А Ван Гог брызгал каплями на навесы парижского кафе,
и прозрачные струи воды стекали по круглым,
спиральным далям звездных ночей, вписанных в треугольники.
6
Я пишу тебе, пишу, как если бы мне казалось,
что я тебя знаю и что нам есть что сказать друг другу.
Я пишу тебе, вымышленному, и поэтому пишу себе, для тебя вымышленной.
Не существую.
И зябко оглядываются глазами огромных рыжих собак женщины с пакетами в дешевой обуви.
Я улыбаюсь. Молчу.. и падаю.
Женщины не собираются смотреть на поверженных,
они устали бесконечно и смертельно,
им лишнее, любое лишнее движение доставляет муку, неясную и отчетливую одновременно.
Их мыслям зябко, точно так же зябко букетам их опухших пальцев,
с узором поднятых с глубин вен, облезших, сожженных тысяч эпителиев.
Женщины не собираются смотреть на поверженных,
они уносят под дождем лужи, в которые с неба разлито блюдце черного чая.
Уходят на неясный свет с застывшими на ресницах солеными и спелыми жемчугами.
Они так прекрасны.
7
Когда я думаю об убогости и простоте, мне кажется,
кто-то оборачивается, смотрит пристально и качает головой.
Я не вижу, куда он смотрит,
точно мы лицом друг к другу, но я правее.
За его спиной веранда с большими застекленными окнами,
тонкие циновки на темно-липовом полу и кадки с горько-зеленого цвета листьями.
В окнах видно деревья и прозрачное голубое небо с кусочком проплывающего светлого облака.
Ветра нет.
Он пристально смотрит куда-то, качает головой и отворачивается.

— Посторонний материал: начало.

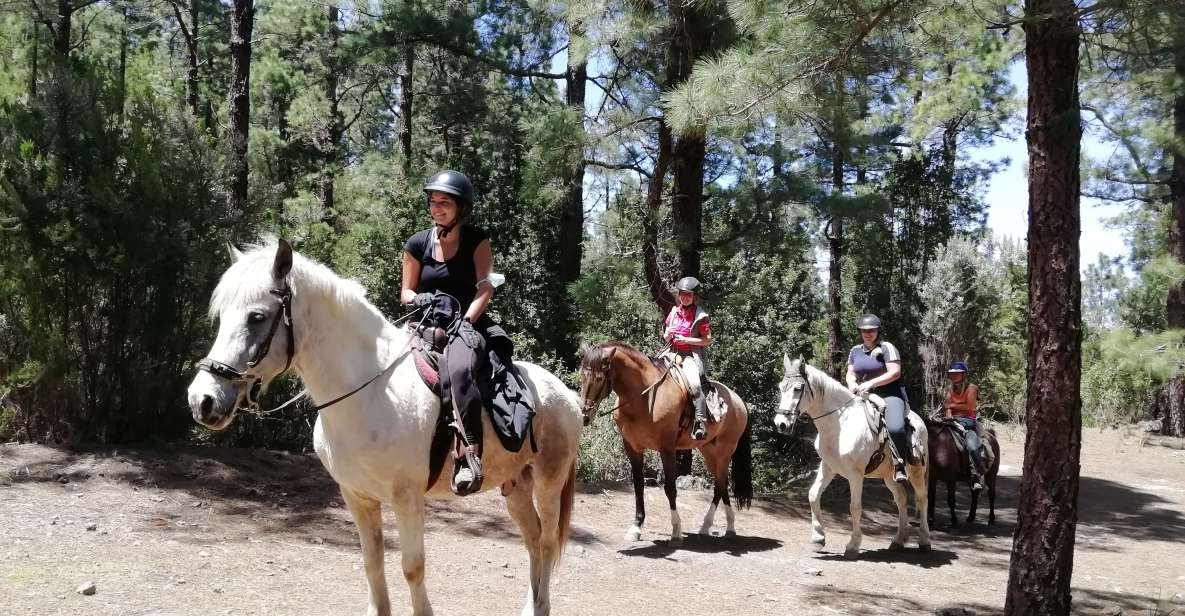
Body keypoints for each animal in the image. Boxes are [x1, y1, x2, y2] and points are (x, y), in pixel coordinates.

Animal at [183, 238, 583, 611]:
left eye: (256, 317)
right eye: (221, 315)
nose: (202, 400)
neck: (369, 392)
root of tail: (567, 395)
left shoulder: (407, 499)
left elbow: (412, 568)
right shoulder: (356, 496)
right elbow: (372, 563)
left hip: (548, 481)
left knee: (547, 540)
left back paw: (540, 606)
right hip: (515, 486)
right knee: (533, 539)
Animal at [575, 338, 748, 547]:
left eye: (600, 378)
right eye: (582, 375)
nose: (585, 416)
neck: (643, 397)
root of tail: (738, 400)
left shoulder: (667, 448)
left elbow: (670, 488)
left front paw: (676, 532)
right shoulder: (632, 447)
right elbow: (638, 486)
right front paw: (636, 528)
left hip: (724, 451)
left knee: (721, 484)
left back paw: (726, 528)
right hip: (708, 452)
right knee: (720, 484)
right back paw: (709, 527)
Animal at [772, 350, 929, 559]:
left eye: (798, 388)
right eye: (781, 387)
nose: (781, 424)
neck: (840, 424)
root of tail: (919, 420)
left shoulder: (855, 475)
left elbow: (854, 508)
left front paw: (853, 545)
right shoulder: (828, 467)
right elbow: (813, 495)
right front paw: (818, 538)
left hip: (917, 471)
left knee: (922, 498)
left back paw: (925, 541)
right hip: (889, 476)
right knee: (901, 499)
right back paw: (898, 540)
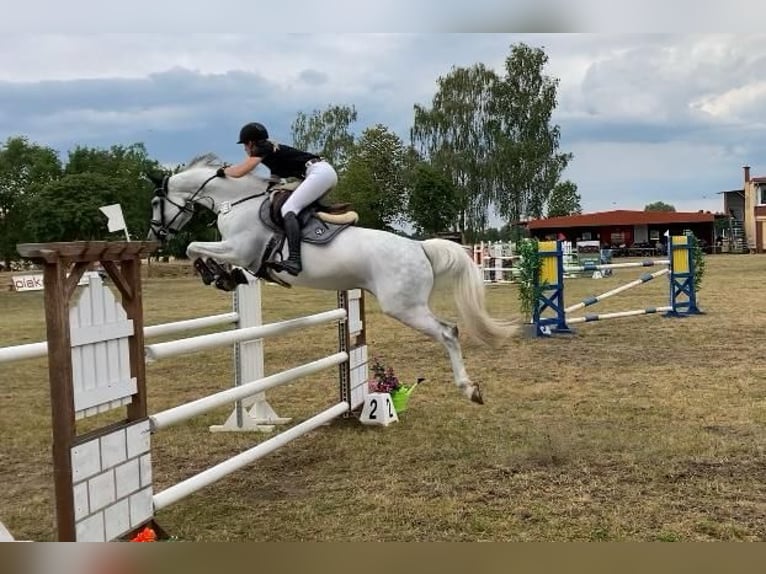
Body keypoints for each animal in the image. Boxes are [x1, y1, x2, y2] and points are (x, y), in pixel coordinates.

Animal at [147, 153, 520, 404]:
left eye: (154, 202)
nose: (155, 236)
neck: (236, 201)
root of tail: (419, 246)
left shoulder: (239, 250)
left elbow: (195, 248)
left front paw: (215, 274)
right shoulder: (240, 254)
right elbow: (204, 252)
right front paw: (225, 278)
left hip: (404, 307)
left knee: (448, 332)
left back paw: (469, 389)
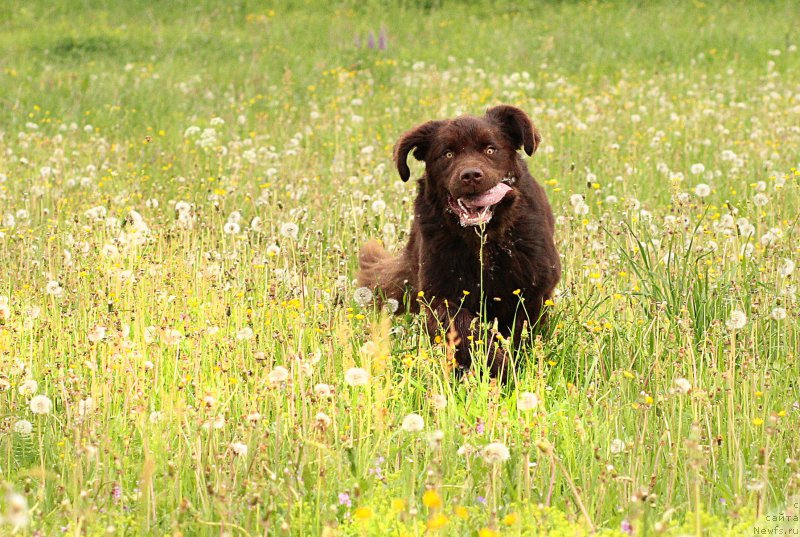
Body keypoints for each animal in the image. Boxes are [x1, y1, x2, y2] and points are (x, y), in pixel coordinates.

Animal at [360, 104, 560, 378]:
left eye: (490, 149)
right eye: (448, 154)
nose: (471, 175)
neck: (484, 242)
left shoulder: (532, 290)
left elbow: (518, 332)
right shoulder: (439, 296)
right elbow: (465, 329)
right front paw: (496, 366)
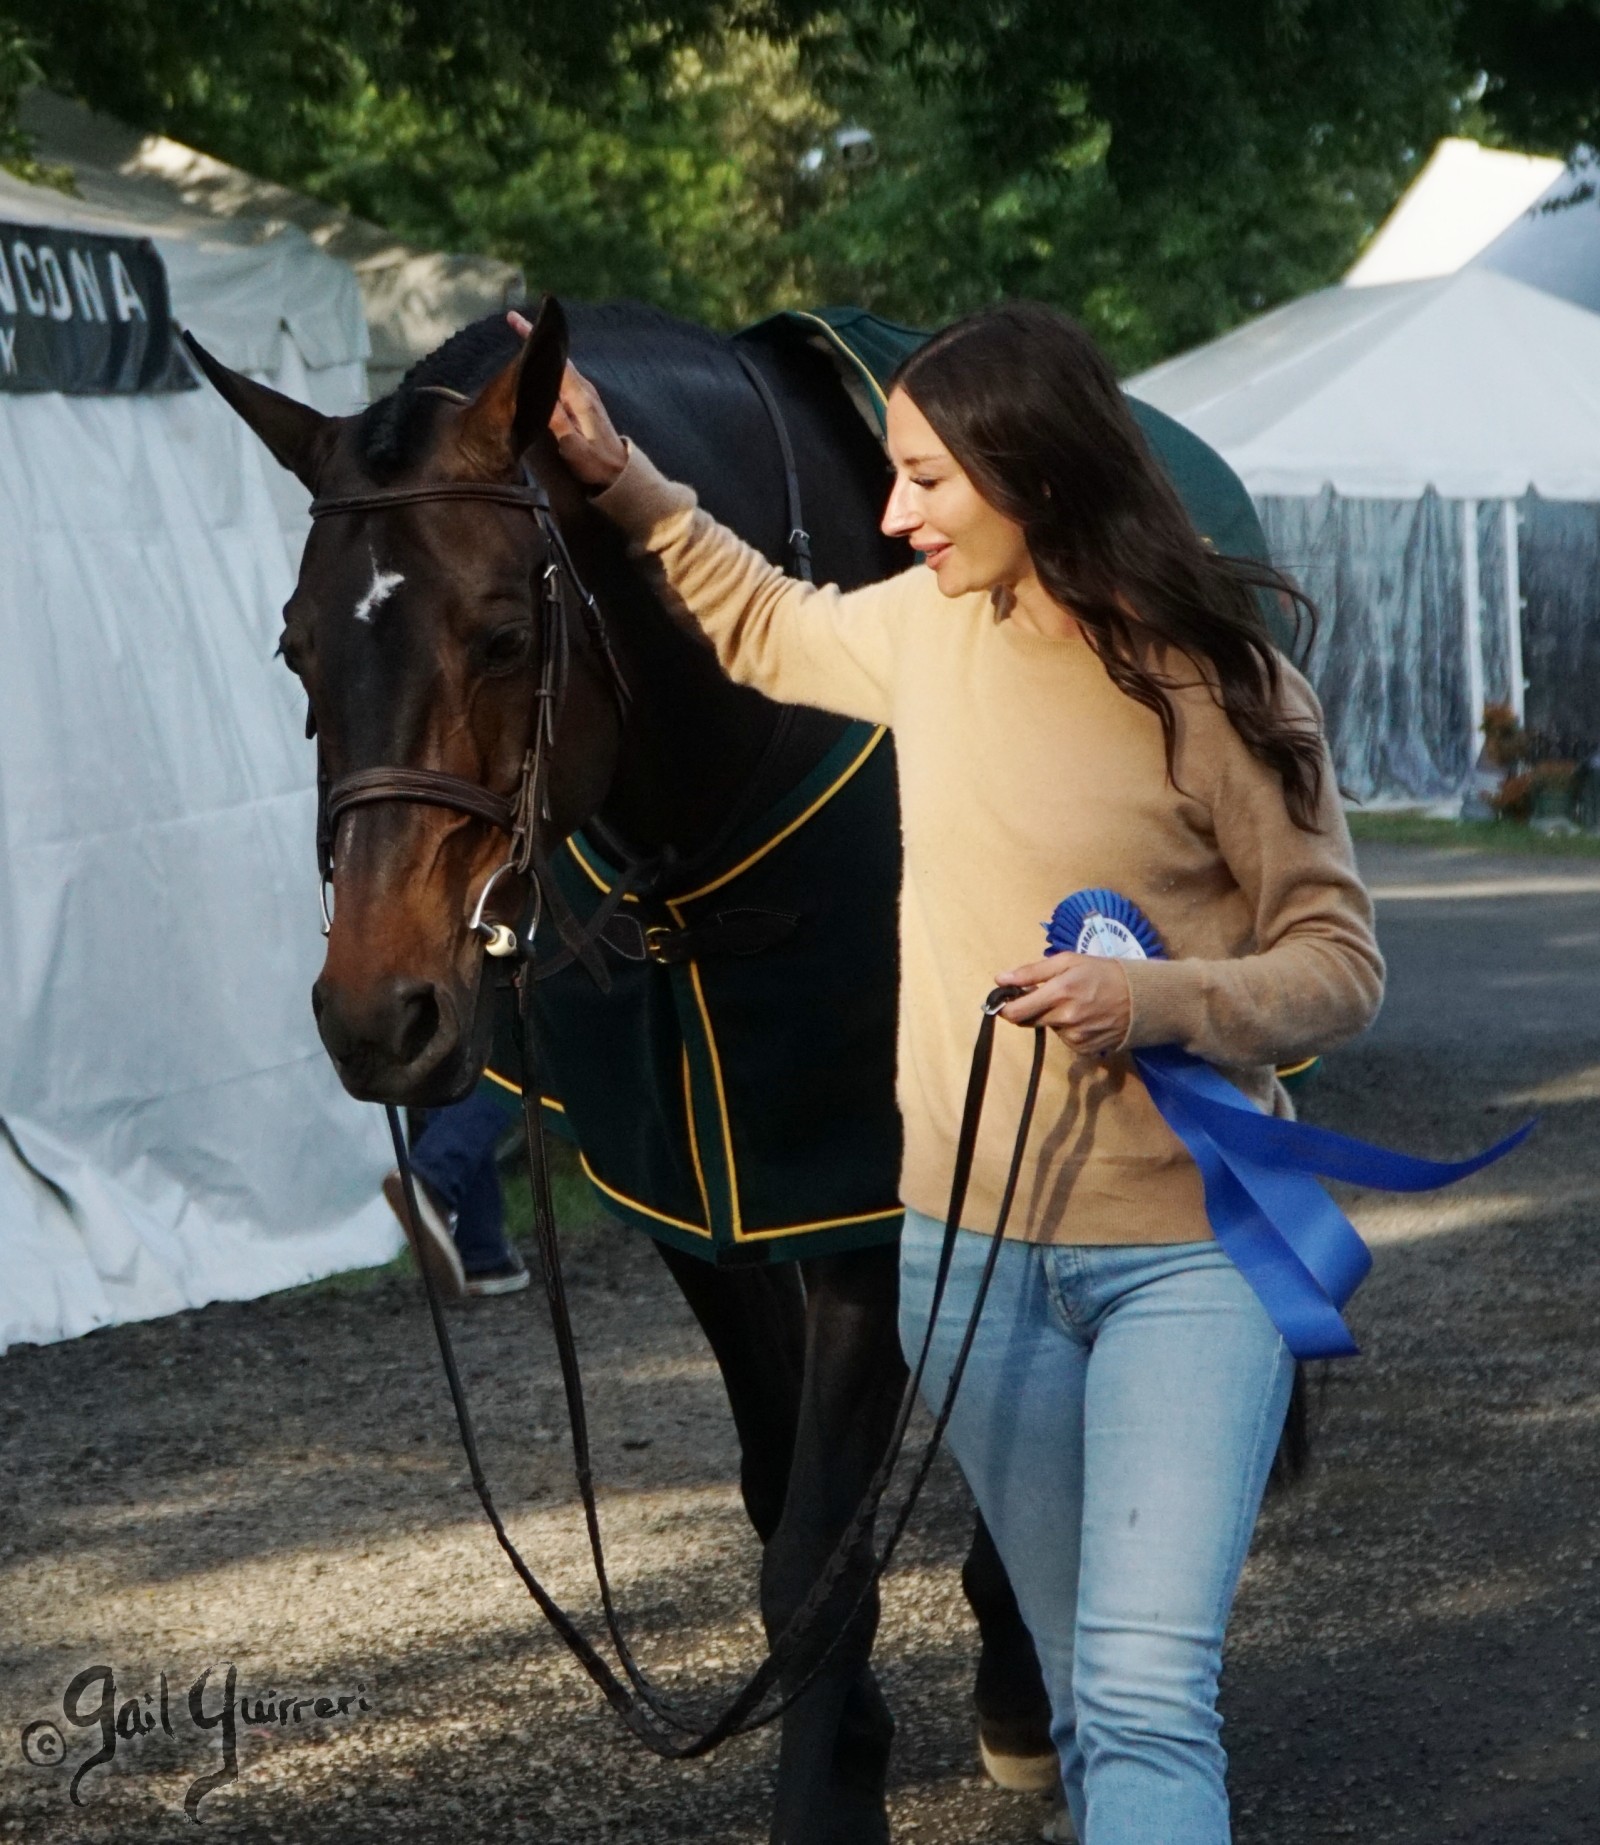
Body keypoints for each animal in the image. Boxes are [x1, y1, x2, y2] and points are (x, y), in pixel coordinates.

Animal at [187, 298, 1055, 1845]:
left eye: (502, 630)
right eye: (294, 649)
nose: (377, 1011)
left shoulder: (857, 1184)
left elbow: (815, 1551)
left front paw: (826, 1790)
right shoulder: (699, 1188)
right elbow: (781, 1498)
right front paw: (851, 1741)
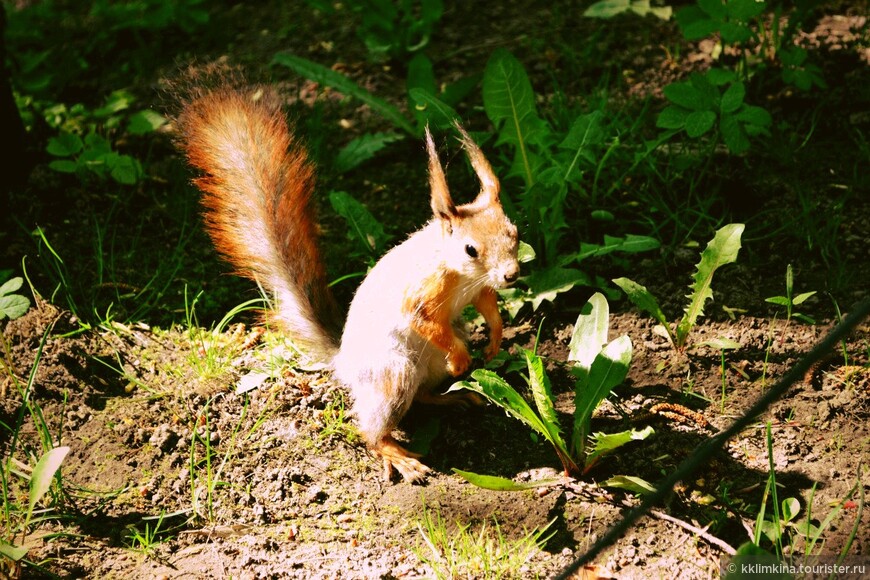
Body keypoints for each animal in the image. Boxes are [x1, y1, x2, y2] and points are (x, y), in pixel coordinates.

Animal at [175, 86, 516, 482]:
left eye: (514, 231)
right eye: (470, 249)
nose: (512, 274)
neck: (461, 275)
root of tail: (345, 364)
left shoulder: (479, 289)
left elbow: (490, 307)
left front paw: (494, 340)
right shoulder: (421, 292)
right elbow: (425, 321)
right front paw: (462, 358)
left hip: (427, 366)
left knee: (422, 397)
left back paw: (453, 397)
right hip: (394, 371)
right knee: (372, 430)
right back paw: (399, 453)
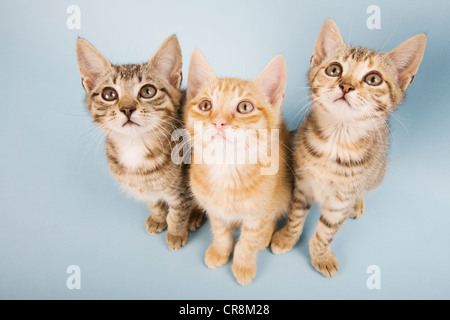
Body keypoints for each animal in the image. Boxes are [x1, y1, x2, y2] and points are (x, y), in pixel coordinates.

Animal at [77, 36, 204, 251]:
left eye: (147, 91)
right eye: (109, 94)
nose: (127, 108)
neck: (136, 145)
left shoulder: (184, 188)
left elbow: (178, 210)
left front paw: (176, 233)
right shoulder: (145, 187)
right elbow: (154, 203)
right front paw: (158, 218)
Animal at [185, 50, 294, 284]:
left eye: (245, 107)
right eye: (205, 105)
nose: (218, 122)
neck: (227, 168)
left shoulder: (259, 212)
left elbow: (248, 241)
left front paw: (243, 265)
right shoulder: (214, 210)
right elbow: (220, 232)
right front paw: (220, 250)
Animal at [270, 19, 426, 278]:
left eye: (373, 79)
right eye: (334, 70)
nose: (345, 86)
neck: (335, 141)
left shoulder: (340, 200)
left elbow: (326, 231)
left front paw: (321, 255)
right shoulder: (302, 185)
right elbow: (296, 214)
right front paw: (287, 237)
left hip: (378, 171)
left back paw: (358, 203)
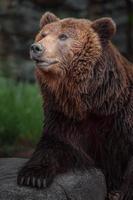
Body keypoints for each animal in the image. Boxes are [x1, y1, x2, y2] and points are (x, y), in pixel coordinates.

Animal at [17, 12, 132, 198]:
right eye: (43, 34)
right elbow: (56, 143)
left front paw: (123, 192)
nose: (36, 48)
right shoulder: (64, 115)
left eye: (63, 36)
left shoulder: (120, 116)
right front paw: (33, 177)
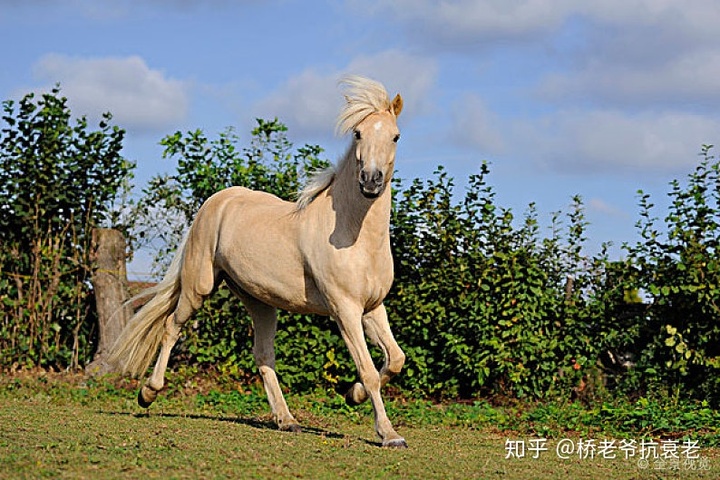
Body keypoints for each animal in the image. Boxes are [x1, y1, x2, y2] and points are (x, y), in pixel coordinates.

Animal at [109, 75, 408, 446]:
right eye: (358, 133)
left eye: (395, 136)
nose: (371, 181)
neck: (354, 236)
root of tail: (217, 201)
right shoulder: (345, 310)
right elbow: (368, 370)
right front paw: (389, 434)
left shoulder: (371, 308)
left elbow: (395, 360)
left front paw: (352, 396)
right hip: (198, 286)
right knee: (171, 327)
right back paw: (148, 393)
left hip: (260, 302)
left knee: (263, 355)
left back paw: (287, 420)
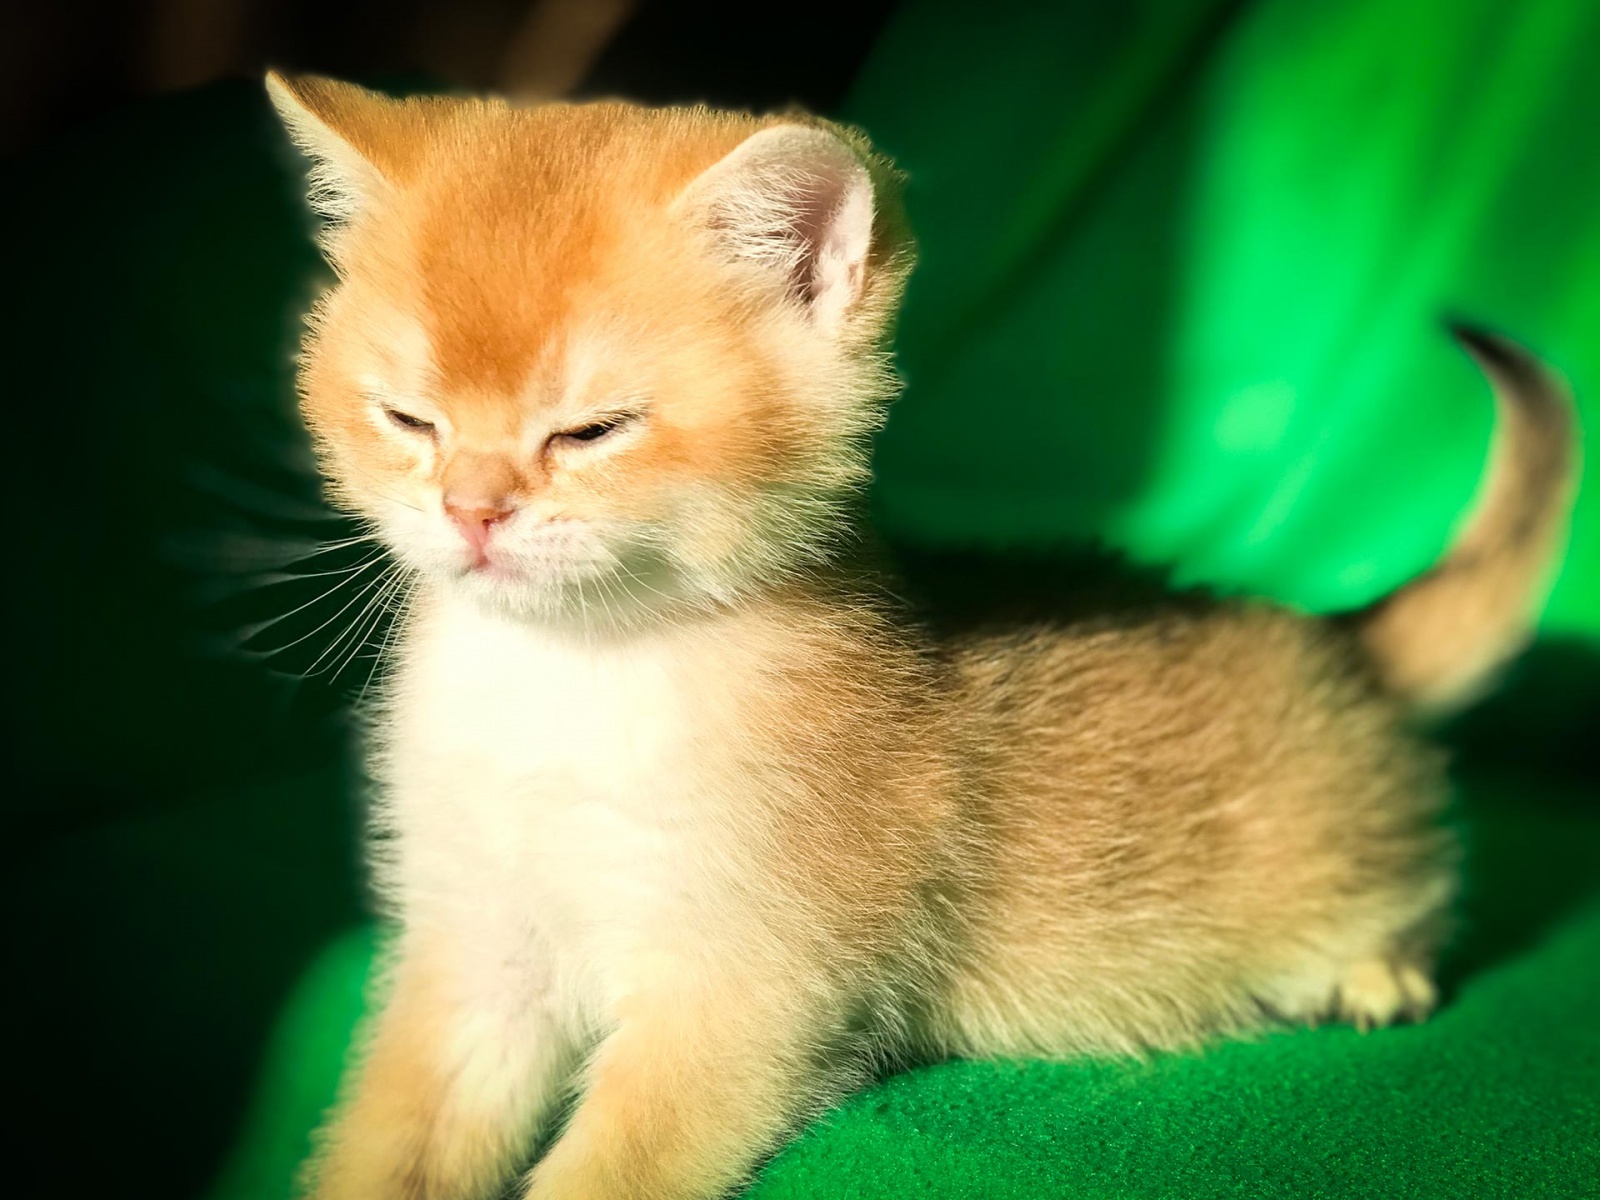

Все исчезает и остается только слово, кто-то новый старательно выводит его на ускользающих плоскостях –
на стене, на темном фоне, в который она превращается,
на обломках видны отдельные буквы,
мигает темно-синяя Г,
растворяется желтая О,
еще бьющаяся как рыбка с фонариком в маленьком её желудке,
эту рыбку проглатывает беспространственная темнота
и она скользит вдаль по тонкому,
с изгибами, пищеводу в темноту. Остальные буквы я забываю.
8
Сверху с хохотом падают звезды, море утекает сквозь растопыренные пальцы,
всё сразу, и я остаюсь стоять на песке.
Есть люди, созданные жить абсурдной жизнью и умереть абсолютно логически.
Есть люди, созданные оборачиваться.
Они это делают так мастерски, что, кажется,
земля начинает пританцовывать,
глядя на них.
Тогда-то и случаются все землетрясения,
начинаются извержения и закручиваются вихри смерчей.
Поэтому они, узнав свою силу, очень редко оборачиваются,
им остается только ходить медленно, чтобы не пропустить
все интересное
и не возникло бы желания чуть-чуть повернуть голову,
потому что даже от этого,
крохотного толчка где-то смывает тропическим ливнем целую деревню на тяжелых,
обросших водорослями и улитками сваях.